The slope of the wooded ground here is such that the trees slide and fall often, and the shapes and colours and small worlds created by this are as scenic as the larger landscape. I lose myself in undulations and seashell shapes of fungus,


and microcosms and sculptures of living plants on dead wood.



The figuring in the cross sections of this series of felled trunks (below) may have been the cause of their destruction; teetering in the edge of the slope as they were, weakened by disease, it was considered better they should be pushed rather than fall. Always saddening, of course, but the strongly linear, cartographic patterns withing them, counterpointed by opportunist bramble growth, were beautiful in themselves.
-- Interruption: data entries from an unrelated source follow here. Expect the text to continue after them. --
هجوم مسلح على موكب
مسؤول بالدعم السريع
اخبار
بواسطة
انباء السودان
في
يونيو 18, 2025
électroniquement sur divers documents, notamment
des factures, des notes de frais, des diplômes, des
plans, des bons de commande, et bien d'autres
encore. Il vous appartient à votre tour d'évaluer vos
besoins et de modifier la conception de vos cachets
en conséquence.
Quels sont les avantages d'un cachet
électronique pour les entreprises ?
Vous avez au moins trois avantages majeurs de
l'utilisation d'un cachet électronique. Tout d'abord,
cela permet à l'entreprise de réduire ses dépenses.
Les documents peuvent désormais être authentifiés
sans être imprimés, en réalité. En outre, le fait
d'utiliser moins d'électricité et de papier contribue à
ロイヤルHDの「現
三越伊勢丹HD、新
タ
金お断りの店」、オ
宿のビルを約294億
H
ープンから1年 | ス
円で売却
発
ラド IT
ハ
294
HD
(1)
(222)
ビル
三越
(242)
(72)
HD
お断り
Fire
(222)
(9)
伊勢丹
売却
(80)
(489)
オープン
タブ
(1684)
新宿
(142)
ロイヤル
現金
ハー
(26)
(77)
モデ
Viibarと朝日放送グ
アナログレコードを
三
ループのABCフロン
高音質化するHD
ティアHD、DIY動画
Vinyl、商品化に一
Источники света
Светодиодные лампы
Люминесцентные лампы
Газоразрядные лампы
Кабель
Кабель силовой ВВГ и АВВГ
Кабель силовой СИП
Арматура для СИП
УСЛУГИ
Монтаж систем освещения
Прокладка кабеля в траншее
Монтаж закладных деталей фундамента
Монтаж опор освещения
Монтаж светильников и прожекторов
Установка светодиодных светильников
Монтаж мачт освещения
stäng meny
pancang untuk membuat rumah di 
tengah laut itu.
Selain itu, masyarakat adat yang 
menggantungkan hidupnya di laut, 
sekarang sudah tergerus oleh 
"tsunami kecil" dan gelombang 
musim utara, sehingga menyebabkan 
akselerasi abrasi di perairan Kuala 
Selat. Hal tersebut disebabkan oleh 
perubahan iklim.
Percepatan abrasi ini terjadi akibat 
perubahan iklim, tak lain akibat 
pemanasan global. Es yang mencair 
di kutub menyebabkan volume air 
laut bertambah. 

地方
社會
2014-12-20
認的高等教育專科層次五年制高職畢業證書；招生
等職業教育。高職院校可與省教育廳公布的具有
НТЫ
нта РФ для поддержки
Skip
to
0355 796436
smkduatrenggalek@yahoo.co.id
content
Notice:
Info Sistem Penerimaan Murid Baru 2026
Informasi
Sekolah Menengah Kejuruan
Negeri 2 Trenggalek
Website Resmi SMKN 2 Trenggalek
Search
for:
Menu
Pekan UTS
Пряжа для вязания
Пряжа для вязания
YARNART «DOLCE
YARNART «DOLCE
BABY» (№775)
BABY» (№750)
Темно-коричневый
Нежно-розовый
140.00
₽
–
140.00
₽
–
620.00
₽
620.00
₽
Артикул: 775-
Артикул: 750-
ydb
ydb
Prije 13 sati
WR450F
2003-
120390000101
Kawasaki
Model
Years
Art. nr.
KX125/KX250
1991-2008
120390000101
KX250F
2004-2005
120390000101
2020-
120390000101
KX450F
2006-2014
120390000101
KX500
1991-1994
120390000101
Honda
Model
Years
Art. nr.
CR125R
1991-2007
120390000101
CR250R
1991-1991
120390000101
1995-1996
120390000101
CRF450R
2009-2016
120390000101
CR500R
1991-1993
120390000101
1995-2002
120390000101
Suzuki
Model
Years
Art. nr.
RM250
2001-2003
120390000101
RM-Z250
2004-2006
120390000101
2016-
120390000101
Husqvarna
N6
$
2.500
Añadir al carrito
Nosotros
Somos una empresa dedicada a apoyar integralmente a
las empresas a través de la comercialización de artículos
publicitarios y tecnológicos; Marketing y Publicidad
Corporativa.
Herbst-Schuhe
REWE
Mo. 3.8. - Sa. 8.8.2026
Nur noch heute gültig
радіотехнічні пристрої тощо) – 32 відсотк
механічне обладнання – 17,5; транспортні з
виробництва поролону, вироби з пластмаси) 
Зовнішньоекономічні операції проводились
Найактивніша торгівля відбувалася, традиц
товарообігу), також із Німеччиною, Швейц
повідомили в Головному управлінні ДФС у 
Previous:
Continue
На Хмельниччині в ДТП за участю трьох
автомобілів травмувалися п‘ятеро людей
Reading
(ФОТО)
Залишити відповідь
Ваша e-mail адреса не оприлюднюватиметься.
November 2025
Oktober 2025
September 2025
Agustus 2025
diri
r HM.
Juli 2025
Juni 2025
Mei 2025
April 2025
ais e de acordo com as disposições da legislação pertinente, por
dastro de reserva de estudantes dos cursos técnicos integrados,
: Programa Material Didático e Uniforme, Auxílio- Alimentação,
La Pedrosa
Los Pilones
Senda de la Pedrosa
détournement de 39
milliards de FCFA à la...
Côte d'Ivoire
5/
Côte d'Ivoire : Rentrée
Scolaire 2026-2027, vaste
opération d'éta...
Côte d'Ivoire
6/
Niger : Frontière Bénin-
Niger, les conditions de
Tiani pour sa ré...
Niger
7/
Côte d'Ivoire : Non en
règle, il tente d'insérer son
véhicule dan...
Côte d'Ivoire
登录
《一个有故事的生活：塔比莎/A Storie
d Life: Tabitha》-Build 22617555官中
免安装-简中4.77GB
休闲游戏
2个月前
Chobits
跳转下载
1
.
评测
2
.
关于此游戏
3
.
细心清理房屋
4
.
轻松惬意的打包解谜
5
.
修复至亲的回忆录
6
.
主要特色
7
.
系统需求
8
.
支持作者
Molly will usually wait patiently, seeming to have worked out that the camera is some kind of organ for receiving and processing information analogous to her nose, which I suppose it is. Sniffs and snaps should not really be hurried.

14 comments:

SpiralSkies said...

Love the frilly fungi! I always think there's something almost alien about those...

Plutarch said...

Few hours could have been better spent!

leslee said...

What wonderful finds! You may be rather proud of yourself, too! :-) Love the fungi and log patterns, and the geese. Still waiting for greenery here... Your photos made me hungry for it.

zhoen said...

A paddling dog and new growth on old.

julie said...

I love that first image of Molly - the curls of her fur and the ripples of water seem almost the same, as though she's actually part of it.

Rosie said...

I love time spent walking the dog. It is good for the soul and never wasted, especially when you take such good photographs. I might try again now I have some glasses that I can actually see through.

Granny J said...

This Julie seconds the first Julie's comment about Molly in the Pond (sounds like an old folk song). However, after I finished the post, I was hard put to decide which pictures I liked the best.

herhimnbryn said...

Magical.

marja-leena said...

FABulous finds!

meggie said...

I could not choose a favourite among your pics. Wonderful.

Dave King said...
This comment has been removed by the author.
Dave King said...

What a fantastic walk - and fantastic photographs, too. Especially the fungi. I don't know what it is about fungi, but they always seem to make great photographs. Best of all, though, the last one. So many good things about it, a real masterpiece.

apprentice said...

I love the bramble ones, they'd be great in B&W too.

Lucy said...

Thanks all, glad you enjoyed it, we did!